Although the incidence of HF decreased between 2000 and 2010 in relation to improvements in the management of myocardial infarction. Regarding to mortality, we have different data between Europe and the United States. While the mortality rate appears stable in the United States between the years 2000-2010 [34], there is a decrease between the years 1987–2008 in Europe [35]. In-hospital mortality of HF patients in DeFSSICA was 6.4 %, slightly lower than in the OFICA study [4] (8.2 %). At 30 days, 6.8 % of DeFSSICA HF patients were still hospitalized, while the median (IQR) length of stay was 7 (3–12) days. In the same idea, the length of stay in DeFSSICA is 7 days in median, like in EAHFE registry [3] and ALARM-HF [5] study which include the patients from the Emergency Department. However in OFICA [4] registry the length of stay is twice. This is probably explained by the inclusion of the patients admitted in intensive cardiac unit who are probably more serious.

Improved interdisciplinary cooperation has been highlighted as a key factor for the improvement of HF patient care [36]. An acute HF syndromes clinical trials network has been set up to improve clinical trials in this patient population [37]. Telemedicine [38] and wireless monitoring could also offer opportunities for improved HF management.

Limitations

First, the DeFSSICA study was focused only on patients in the ED. Additional prehospital data would be very valuable.

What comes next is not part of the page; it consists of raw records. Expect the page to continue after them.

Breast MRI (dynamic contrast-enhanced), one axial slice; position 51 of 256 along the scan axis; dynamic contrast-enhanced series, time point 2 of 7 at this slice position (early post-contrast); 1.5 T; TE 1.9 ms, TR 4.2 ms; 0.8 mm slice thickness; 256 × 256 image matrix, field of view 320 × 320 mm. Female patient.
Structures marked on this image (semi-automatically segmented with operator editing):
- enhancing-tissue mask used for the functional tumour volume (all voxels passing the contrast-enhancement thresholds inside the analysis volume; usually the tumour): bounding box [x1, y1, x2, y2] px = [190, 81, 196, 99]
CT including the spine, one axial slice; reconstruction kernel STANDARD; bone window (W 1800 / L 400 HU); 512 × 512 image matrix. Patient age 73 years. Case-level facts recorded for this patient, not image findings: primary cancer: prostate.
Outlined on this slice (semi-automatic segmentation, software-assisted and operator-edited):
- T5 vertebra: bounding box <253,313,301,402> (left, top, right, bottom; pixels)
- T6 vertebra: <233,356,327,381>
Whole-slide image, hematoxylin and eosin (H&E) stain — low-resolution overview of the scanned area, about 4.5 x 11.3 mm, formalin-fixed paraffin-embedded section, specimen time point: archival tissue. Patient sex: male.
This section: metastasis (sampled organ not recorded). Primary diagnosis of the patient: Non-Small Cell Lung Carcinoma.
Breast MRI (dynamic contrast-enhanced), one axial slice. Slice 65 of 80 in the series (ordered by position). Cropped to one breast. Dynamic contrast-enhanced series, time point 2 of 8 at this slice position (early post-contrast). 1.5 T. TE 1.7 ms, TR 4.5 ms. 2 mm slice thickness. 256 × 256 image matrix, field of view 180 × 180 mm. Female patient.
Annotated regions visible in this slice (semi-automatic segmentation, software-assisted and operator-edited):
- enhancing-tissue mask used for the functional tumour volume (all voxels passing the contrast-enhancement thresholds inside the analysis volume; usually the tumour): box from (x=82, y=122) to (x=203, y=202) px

Our study has the strength and the limitation regarding internal and external validity of its multicenter national design. We believe that data collection at different settings, including academic, community, and regional hospitals, makes the result of this study largely applicable to the French healthcare system.

We acknowledge that BNP was not available in every patient despite the IIa European recommendation [14], which is suboptimal. However, it is likely to reflect the “real-life” use of BNP.

One of the limitations of our survey is that we only included dyspneic patients with suspected HF origin, instead of considering all dyspneic patients admitted to the ED. Thus, we found that 23 % of patients don’t have HF.

Finally, a limitation of this survey is that the discharge summary was not subject to expertise for the final diagnosis.

Conclusion

In conclusion, DeFSSICA has provided insights into the characteristics, diagnosis, treatment pathway, and outcomes of patients with acute HF in French emergency departments. As the diagnosis of AHF remains difficult, Ultrasound enables emergency physicians to improve their diagnostic performance, optimize their therapeutic strategy and improve prognosis. Our study highlights the need for the development of networks, such as those that exist for acute coronary syndromes, for improving the implementation of guidelines.